Next, data normalization is used. All the features, except hour, day, month, and year, have been logarithmically transformed (log1p). Additionally, the dataset was enriched with the sunrise and sunset hours scraped for every row from external sources (https://dateandtime.info/) (accessed on 02 July 2024). The resulting sunrise and sunset columns are linked to the month, day, hour, and year columns. This additional information was used to remove all the rows where the hour column does not fall into the daylight hours range of a specified day. This resulted in the removal of about 45% of all the rows which correspond to near- or zero energy generation. Finally, the year column is removed from the dataset. The final size of the stripped dataset is 6048 rows.

The dataset was split into training and evaluation parts utilizing time split with ratios of 80/20, respectively.

2.3 Utilized Models

Three alternative versions of the raw and stripped datasets were created:

•   A dataset for training the ML-based models and ensemble;

•   A dataset for training the LSTM-based models;

•   A dataset for training the CatBoost and H2O AutoML models.

When it comes to the former versions, every value that corresponds to hour, day, and month columns has been column-wise one-hot encoded [23]. Moreover, the data was transformed into sliding windows of size 8 h and stride 1. The grid search was implemented for hyperparameter tuning. The latter versions, however, do not have such transformations applied since libraries that are used to train CatBoost [24] and H2O AutoML [25] come with specific functionalities implemented to specify the categorical columns before or during the training.

****************************************

▶ _Job 1_: Name every column of the dataset that the data-preparation passage above mentions.

****************************************

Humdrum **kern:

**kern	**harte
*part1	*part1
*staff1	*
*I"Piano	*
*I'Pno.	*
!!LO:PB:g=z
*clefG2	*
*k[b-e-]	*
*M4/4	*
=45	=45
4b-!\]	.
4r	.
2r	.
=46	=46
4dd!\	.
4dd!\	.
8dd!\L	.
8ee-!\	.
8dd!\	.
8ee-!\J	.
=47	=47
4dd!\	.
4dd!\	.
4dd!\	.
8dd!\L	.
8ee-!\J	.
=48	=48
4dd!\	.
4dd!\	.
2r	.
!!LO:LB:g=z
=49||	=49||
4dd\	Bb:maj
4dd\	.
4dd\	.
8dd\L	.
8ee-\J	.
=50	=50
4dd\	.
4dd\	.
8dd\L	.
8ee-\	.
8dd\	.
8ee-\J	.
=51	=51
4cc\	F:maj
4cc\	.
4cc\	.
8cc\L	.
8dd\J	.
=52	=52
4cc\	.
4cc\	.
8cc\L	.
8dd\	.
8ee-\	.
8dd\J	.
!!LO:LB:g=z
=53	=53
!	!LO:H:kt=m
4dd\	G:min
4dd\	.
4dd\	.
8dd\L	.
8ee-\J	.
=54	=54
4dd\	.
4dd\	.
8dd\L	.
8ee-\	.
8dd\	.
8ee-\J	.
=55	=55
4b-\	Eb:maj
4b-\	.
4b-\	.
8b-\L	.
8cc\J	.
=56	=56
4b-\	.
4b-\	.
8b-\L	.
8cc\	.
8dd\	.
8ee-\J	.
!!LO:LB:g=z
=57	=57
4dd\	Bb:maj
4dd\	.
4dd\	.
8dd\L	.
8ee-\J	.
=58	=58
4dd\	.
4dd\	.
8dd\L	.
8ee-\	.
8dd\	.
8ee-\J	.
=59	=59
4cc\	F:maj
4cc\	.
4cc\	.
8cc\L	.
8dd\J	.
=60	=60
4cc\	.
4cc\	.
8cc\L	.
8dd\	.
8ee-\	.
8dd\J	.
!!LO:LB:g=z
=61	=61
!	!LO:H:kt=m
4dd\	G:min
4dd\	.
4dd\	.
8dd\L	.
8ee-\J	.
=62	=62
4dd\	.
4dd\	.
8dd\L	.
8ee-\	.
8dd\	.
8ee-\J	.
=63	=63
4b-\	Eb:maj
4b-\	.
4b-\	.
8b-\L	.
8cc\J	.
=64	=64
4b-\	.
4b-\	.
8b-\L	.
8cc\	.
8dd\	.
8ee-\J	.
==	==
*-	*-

****************************************

▶ _Job 2_: Rename "Piano" to "Keyboard" in the Humdrum listing above, and give the whole listing again with everything else unchanged.

▶ _Final result 1_: hour, day, month, year, sunrise, sunset

▶ _Final result 2_:
Humdrum **kern:

**kern	**harte
*part1	*part1
*staff1	*
*I"Keyboard	*
*I'Pno.	*
!!LO:PB:g=z
*clefG2	*
*k[b-e-]	*
*M4/4	*
=45	=45
4b-!\]	.
4r	.
2r	.
=46	=46
4dd!\	.
4dd!\	.
8dd!\L	.
8ee-!\	.
8dd!\	.
8ee-!\J	.
=47	=47
4dd!\	.
4dd!\	.
4dd!\	.
8dd!\L	.
8ee-!\J	.
=48	=48
4dd!\	.
4dd!\	.
2r	.
!!LO:LB:g=z
=49||	=49||
4dd\	Bb:maj
4dd\	.
4dd\	.
8dd\L	.
8ee-\J	.
=50	=50
4dd\	.
4dd\	.
8dd\L	.
8ee-\	.
8dd\	.
8ee-\J	.
=51	=51
4cc\	F:maj
4cc\	.
4cc\	.
8cc\L	.
8dd\J	.
=52	=52
4cc\	.
4cc\	.
8cc\L	.
8dd\	.
8ee-\	.
8dd\J	.
!!LO:LB:g=z
=53	=53
!	!LO:H:kt=m
4dd\	G:min
4dd\	.
4dd\	.
8dd\L	.
8ee-\J	.
=54	=54
4dd\	.
4dd\	.
8dd\L	.
8ee-\	.
8dd\	.
8ee-\J	.
=55	=55
4b-\	Eb:maj
4b-\	.
4b-\	.
8b-\L	.
8cc\J	.
=56	=56
4b-\	.
4b-\	.
8b-\L	.
8cc\	.
8dd\	.
8ee-\J	.
!!LO:LB:g=z
=57	=57
4dd\	Bb:maj
4dd\	.
4dd\	.
8dd\L	.
8ee-\J	.
=58	=58
4dd\	.
4dd\	.
8dd\L	.
8ee-\	.
8dd\	.
8ee-\J	.
=59	=59
4cc\	F:maj
4cc\	.
4cc\	.
8cc\L	.
8dd\J	.
=60	=60
4cc\	.
4cc\	.
8cc\L	.
8dd\	.
8ee-\	.
8dd\J	.
!!LO:LB:g=z
=61	=61
!	!LO:H:kt=m
4dd\	G:min
4dd\	.
4dd\	.
8dd\L	.
8ee-\J	.
=62	=62
4dd\	.
4dd\	.
8dd\L	.
8ee-\	.
8dd\	.
8ee-\J	.
=63	=63
4b-\	Eb:maj
4b-\	.
4b-\	.
8b-\L	.
8cc\J	.
=64	=64
4b-\	.
4b-\	.
8b-\L	.
8cc\	.
8dd\	.
8ee-\J	.
==	==
*-	*-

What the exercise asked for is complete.